I motioned to the empty hole. “Nothing was there. Then la familia stepped in, everyone lawyered up, and the case went cold. And so they got away with it.”

I wasn’t finished, but then the boy did the strangest thing. He pursed his lips and said “I think I know where he is.”

“What?” I’d been mostly keeping an eye on the ground since before the last rise, cuidado not to trip, so mis ojos snapped right to Roy when he said that. He didn’t notice, though-he was gazing off toward the wall-so when I looked back in front of us, the first thing I saw was a police car pulling up to the curb beyond the trail-head.

“¡Puta madre!” My head melted into useless slime, and Roy whirled around at the noise. “What? Liv, what’s-oh.” He froze.

“We’re fucked,” I said, feeling my knees buckle, but then the door opened and a single cop stepped out: mi hermano Miguel.

“¡Ay, Miguelito!” I cried, relieved, but he cut me off.

“I thought I’d find you here, and…hey, ¿quién es?” He pointed at Roy, who was still absorbing multiple new realities behind me. “This is Roy,” I replied. “I thought you would remember him.”

“Roy…Roy Reed?” said Miguel, surprised. “Well, uh…he’ll have to come too. There’s not much time, Olivia.” My brother’s face was grim as he beckoned us forward. “Elisa went into a coma.”

My heart shattered. “¿Cuando?”

“About an hour after you left,” he said. “Come on, I’ll drive us back.”

The rest of that day is a blur: sitting up front with Miguel while Roy was in the back seat, separated from us by the cab’s partition, staring out the window in frightened paralysis, looking como he was behind bars; a little ring of tres calaveras dangling from the rearview mirror; trying not to hyperventilate con tristeza as we pulled into the hospital, rushed through the doors, landed in the relieved abrazos de mis padres; fearing the worst, and hearing it, for real, almost as soon as we got there-missing her by minutes, finalmente, over, muerte. Ay, mi hermana, how I cried for you that day-exploding in anger all over the waiting room, the hallway, your bedside, and anywhere else until they took you away.

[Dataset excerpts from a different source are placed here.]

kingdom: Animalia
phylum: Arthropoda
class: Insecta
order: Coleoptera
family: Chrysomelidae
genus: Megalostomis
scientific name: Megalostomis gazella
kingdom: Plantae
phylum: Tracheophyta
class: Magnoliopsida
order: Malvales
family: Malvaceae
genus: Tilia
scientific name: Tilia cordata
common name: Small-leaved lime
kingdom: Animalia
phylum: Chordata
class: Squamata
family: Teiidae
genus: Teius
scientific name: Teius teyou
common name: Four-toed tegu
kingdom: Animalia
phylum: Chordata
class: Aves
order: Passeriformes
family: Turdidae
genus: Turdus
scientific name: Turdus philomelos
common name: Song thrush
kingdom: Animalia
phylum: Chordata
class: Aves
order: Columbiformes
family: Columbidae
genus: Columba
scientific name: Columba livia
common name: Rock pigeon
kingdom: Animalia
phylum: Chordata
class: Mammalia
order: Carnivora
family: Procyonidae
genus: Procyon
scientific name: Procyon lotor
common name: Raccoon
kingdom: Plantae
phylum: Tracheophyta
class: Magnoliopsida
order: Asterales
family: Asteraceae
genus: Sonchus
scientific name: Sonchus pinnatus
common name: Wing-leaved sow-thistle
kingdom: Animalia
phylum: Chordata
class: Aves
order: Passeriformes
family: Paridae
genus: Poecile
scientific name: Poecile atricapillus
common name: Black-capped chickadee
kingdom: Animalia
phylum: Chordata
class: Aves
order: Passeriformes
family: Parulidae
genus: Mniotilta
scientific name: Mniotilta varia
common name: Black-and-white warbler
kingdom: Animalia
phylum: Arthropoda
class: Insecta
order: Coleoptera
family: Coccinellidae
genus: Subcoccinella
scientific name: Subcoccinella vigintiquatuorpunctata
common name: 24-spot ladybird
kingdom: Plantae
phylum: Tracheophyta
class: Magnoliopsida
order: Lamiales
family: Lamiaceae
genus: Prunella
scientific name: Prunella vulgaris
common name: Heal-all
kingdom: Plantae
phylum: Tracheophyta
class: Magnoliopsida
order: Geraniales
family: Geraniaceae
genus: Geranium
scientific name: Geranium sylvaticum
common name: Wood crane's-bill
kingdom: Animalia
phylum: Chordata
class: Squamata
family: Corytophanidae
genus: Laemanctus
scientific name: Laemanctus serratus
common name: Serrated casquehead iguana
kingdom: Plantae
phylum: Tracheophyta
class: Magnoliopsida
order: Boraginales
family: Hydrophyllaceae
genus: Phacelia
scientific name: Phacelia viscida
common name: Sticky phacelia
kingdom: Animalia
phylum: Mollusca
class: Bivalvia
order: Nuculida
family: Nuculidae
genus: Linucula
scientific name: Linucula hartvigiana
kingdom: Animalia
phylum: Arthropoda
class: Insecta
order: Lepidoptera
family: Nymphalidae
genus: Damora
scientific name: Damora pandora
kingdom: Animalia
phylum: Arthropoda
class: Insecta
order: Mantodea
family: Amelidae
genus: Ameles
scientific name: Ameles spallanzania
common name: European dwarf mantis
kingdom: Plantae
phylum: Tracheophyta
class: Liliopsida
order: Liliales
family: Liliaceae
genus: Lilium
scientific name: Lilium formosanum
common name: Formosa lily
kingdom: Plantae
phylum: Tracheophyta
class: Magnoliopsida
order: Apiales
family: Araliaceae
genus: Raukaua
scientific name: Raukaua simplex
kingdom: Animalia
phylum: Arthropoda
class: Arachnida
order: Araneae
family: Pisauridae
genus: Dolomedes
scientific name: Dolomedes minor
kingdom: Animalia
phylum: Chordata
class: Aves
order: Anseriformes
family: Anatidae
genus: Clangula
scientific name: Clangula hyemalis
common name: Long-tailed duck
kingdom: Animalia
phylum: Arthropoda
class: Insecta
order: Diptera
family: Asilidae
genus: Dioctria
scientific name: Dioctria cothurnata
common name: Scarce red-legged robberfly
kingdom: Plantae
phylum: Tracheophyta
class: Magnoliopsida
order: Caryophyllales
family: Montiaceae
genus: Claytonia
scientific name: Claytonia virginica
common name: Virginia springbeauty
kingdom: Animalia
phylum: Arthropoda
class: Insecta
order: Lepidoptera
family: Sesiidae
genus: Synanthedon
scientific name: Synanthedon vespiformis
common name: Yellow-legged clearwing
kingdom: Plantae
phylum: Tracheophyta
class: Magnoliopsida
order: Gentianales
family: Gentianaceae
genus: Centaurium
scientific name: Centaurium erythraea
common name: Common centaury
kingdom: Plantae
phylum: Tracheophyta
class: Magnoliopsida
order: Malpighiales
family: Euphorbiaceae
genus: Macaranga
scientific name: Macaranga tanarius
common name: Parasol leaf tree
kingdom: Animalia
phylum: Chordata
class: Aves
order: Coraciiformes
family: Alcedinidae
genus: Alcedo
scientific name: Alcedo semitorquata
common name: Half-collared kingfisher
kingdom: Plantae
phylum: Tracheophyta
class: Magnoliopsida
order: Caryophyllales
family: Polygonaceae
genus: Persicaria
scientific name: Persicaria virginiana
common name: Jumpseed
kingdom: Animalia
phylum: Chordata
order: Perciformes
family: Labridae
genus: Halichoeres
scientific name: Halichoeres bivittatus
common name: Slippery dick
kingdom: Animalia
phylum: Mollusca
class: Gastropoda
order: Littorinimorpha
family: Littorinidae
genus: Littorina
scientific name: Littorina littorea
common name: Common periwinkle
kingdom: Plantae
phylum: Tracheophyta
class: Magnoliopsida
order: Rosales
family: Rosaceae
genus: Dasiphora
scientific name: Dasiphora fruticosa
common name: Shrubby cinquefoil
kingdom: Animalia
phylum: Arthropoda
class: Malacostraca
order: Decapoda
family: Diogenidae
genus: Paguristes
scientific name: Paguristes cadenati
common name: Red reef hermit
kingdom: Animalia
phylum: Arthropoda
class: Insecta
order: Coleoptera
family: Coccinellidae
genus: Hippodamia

But the thing that I remember most-which is so strange, since I barely noticed it at the time-was the sight of Roy sitting by himself at the end of a grubby sofa in the waiting room; alone, scared, and with his eyes locked on the approaching form of mi hermano Miguel. I knew exactly what they would be talking about, but it didn’t matter. Nothing mattered, Elisa, because I wasn’t there to say goodbye. I wasn’t there to save you from yourself when you needed me. No, I wasn’t there, porque no me gusta el caos.

Soy una mentirosa. Soy una pocha mentirosa, y lo siento mucho.